Legii awans do fazy grupowej Ligi Konferencji po dogrywce i rzutach karnych nie odbił się czkawką w ostatniej kolejce Ekstraklasy przed przerwą reprezentacyjną. Główna w tym zasługa Ernesta Muciego, który potwierdza, że ma potencjał, aby za jakiś czas stołeczny klub naprawdę dobrze na nim zarobił.
Mecz z Widzewem na pewno zostanie zapamiętany z jednego powodu: nie przypominamy sobie, byśmy kiedykolwiek widzieli, aby obaj bramkarze w danym spotkaniu zaliczyli asysty. Jeżeli kojarzycie taki przypadek, możecie napisać w komentarzach. W każdym razie, Kacper Tobiasz i Henrich Ravas dołożyli dziś nie tylko dobre interwencje, ale także ofensywne konkrety.
Legia Warszawa – Widzew Łódź 3:1. Bramkarze z asystami
Większe zasługi trzeba przypisać Tobiaszowi, bo jego znakomite dalekie zagranie bezpośrednio stworzyło sytuację sam na sam rozpędzonemu od połowy boiska Muciemu. Albańczyk spokojnie wyszedł przed nie potrafiącego dogonić go Milosa i strzelił precyzyjnie tuż przy słupku. Ravas wybiciem do boku sprawił, że Jordi Sanchez miał czas na przyjęcie piłki i mógł powalczyć z obrońcami Legii. Uczynił to znakomicie, najpierw nawijając na “zamach” Ribeiro, a potem objeżdżając niezdecydowanego Kapuadiego (debiut w nowych barwach). Na koniec było jeszcze trochę szczęścia, piłka przeszła między nogami próbującego naprawić wcześniejszy błąd Ribeiro i wpadła do siatki. Kapitalna akcja Hiszpana.
Sanchez w pełni zadowolony jednak być nie może, bo zaraz po przerwie zabrał asystę Pawłowskiemu, który przytomnym zagraniem głową wypuścił Sancheza praktycznie jeden na jeden z Tobiaszem, ale tym razem hiszpański snajper na koniec chyba miał za dużo myśli w jednej chwili i kopnął bez sensu, daleko obok bramki.

Udostępnione materiały
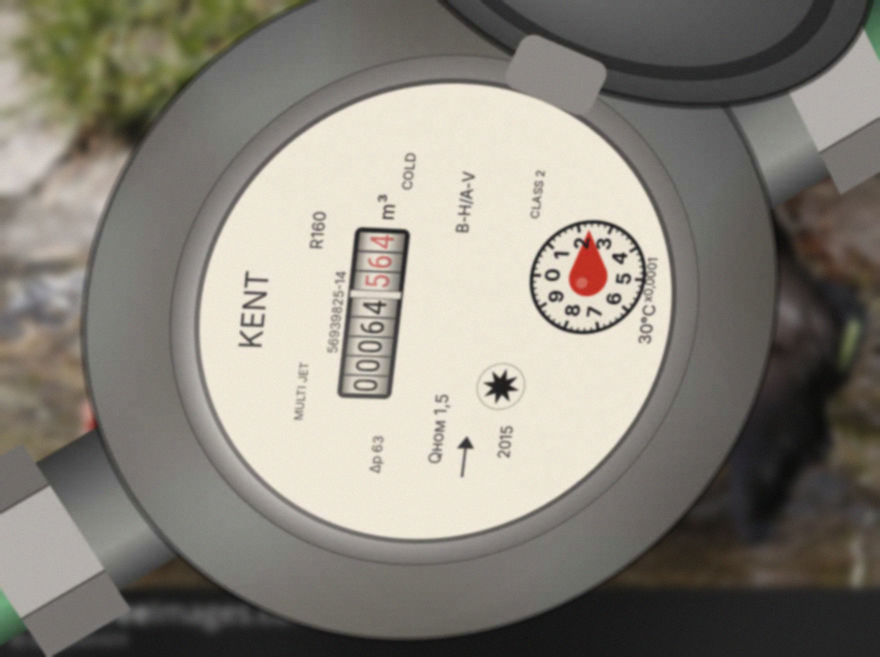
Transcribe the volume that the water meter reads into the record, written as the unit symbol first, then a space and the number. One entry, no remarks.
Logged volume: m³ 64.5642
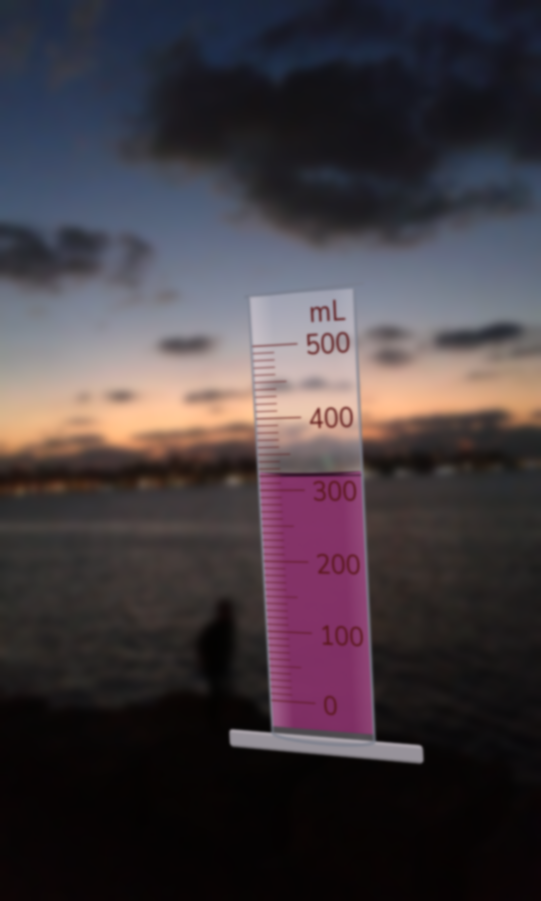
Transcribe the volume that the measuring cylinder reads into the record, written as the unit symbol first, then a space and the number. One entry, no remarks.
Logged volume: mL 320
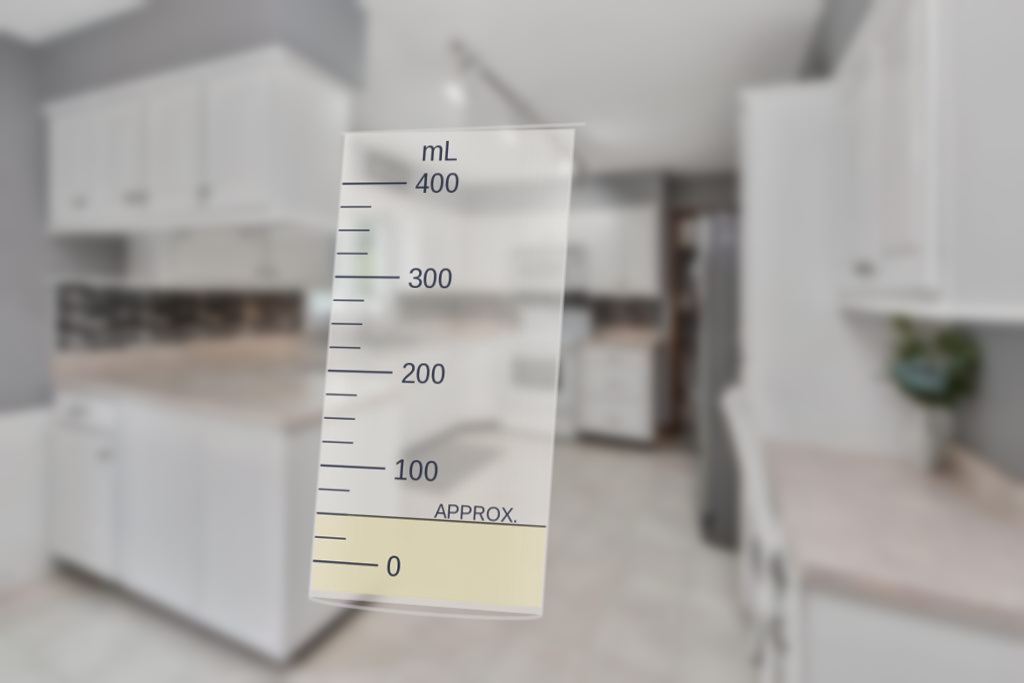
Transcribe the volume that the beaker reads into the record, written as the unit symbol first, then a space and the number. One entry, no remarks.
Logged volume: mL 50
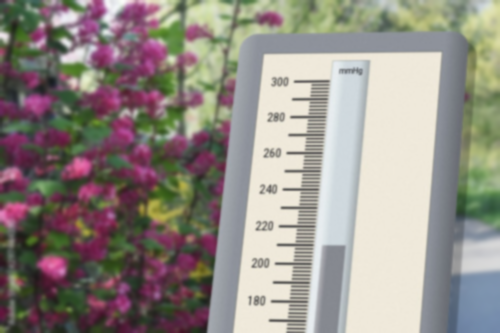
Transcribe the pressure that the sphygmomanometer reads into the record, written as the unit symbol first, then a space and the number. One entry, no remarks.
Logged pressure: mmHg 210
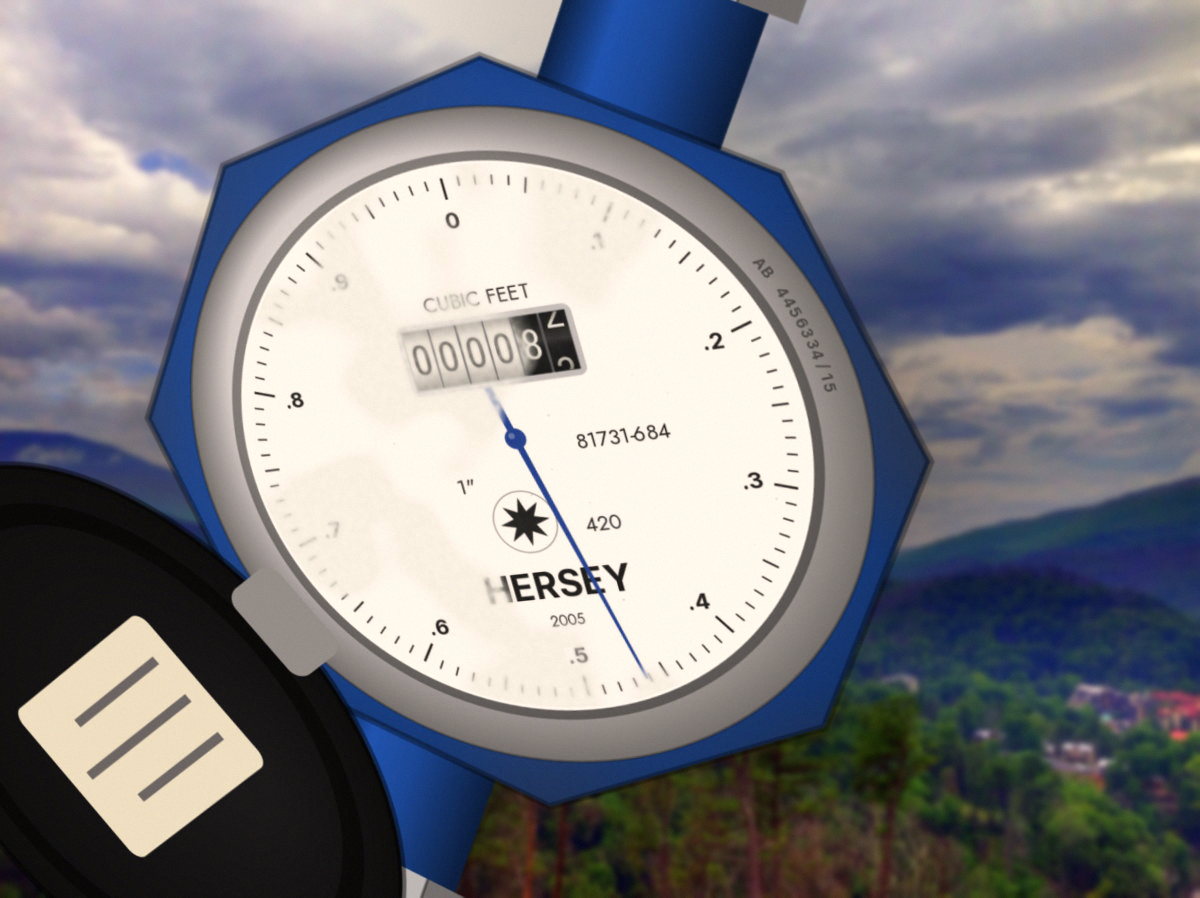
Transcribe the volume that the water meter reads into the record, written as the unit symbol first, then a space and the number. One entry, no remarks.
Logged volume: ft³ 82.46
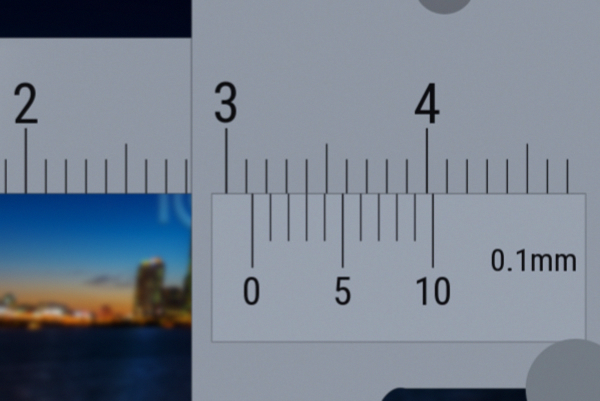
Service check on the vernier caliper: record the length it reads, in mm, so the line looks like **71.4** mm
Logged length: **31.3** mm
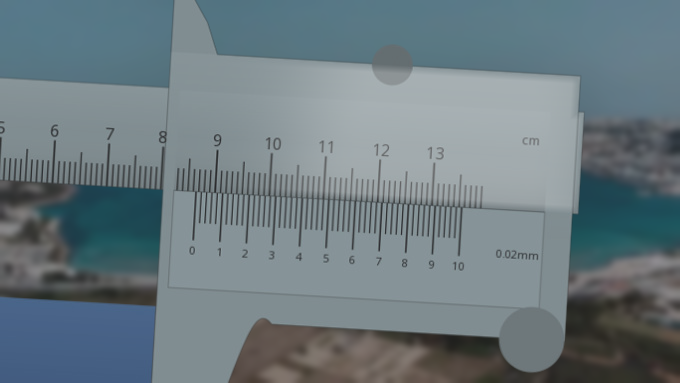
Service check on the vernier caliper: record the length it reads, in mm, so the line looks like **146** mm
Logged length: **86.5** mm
---
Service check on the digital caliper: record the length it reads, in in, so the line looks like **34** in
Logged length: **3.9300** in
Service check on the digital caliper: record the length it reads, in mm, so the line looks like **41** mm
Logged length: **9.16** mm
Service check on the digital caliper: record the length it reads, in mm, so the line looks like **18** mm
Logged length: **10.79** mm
* * *
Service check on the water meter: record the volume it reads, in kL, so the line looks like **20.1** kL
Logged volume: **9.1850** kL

Polecenie 1
Podaj ponownie bez zmian wiersze z rekordów od tego, który zawiera „like **71.4** mm”, aż do tego, który zawiera „Logged length: **86.5** mm”, włącznie z obydwoma. Obrazy pomiń w odpowiedzi.
Polecenie 2
Napisz dalszy ciąg relacji z meczu Legii z Widzewem, zaczynając od miejsca po jej ostatnim zdaniu.

Twoja odpowiedź 1
Service check on the vernier caliper: record the length it reads, in mm, so the line looks like **71.4** mm
Logged length: **31.3** mm
Service check on the vernier caliper: record the length it reads, in mm, so the line looks like **146** mm
Logged length: **86.5** mm

Twoja odpowiedź 2
Łodzianie musieli przy Łazienkowskiej liczyć na momenty i z tych momentów nie do końca skorzystali. Tuż przed golem na 0:1 szansę po dośrodkowaniu Pawłowskiego miał przecież Milos, ale Tobiasz z pomocą słupka skutecznie interweniował. Zaraz potem cieszył się z asysty…
Sanchez mógł strzelić więcej
Legia po objęciu prowadzenia stała się aż nazbyt ekonomiczna w swojej grze. Wiele razy mogła przyspieszyć i otworzyć akcję, lecz zamiast tego znów zwalniała i wycofywała piłkę, próbując wolniejszego konstruowania ataków. Ostatecznie i tak mogłaby prowadzić do przerwy, gdyby Rosołek należycie dostawił nogę po podaniu Wszołka. Piłka trochę podskakiwała, ale ludzie kochani: od zawodnika z czołowego klubu Ekstraklasy stojącego trzy metry od bramki można wymagać, żeby sobie w takich okolicznościach poradził.
22-latek zmienił szybko kontuzjowanego Kramera, ale grał tak słabo, że gdy Kosta Runjaic postanowił ożywić atak Legii Gualem i Pekhartem, wśród schodzących był też Rosołek. Wymowne.
Hiszpan i Czech faktycznie trochę jakości wnieśli, ale to Muci ponownie uradował kibiców “Wojskowych”, sytuacyjnie uderzając nie do obrony, gdy niezdecydowanemu Elitimowi piłkę pechowo wybijał Terpiłowski. Na koniec Luis Silva kolejny raz w tym sezonie zanotował jakiś odpał – źle przyjął piłkę w polu karnym, a potem przytrzymał Guala za ramię, nieprzepisowo utrudniając mu zdobycie bramki. Gual próbował przewrotki, został zablokowany, ale Musiał wrócił do tego zdarzenia i po szybkim obejrzeniu powtórek nie miał wątpliwości: rzut karny i czerwona kartka dla Silvy. Josue pewnie strzelił i nie byłby sobą, gdyby trochę nie poddymił, ciesząc się pod sektorem kibiców Widzewa, co wzburzyło zawodników gości (zwłaszcza Hanouska).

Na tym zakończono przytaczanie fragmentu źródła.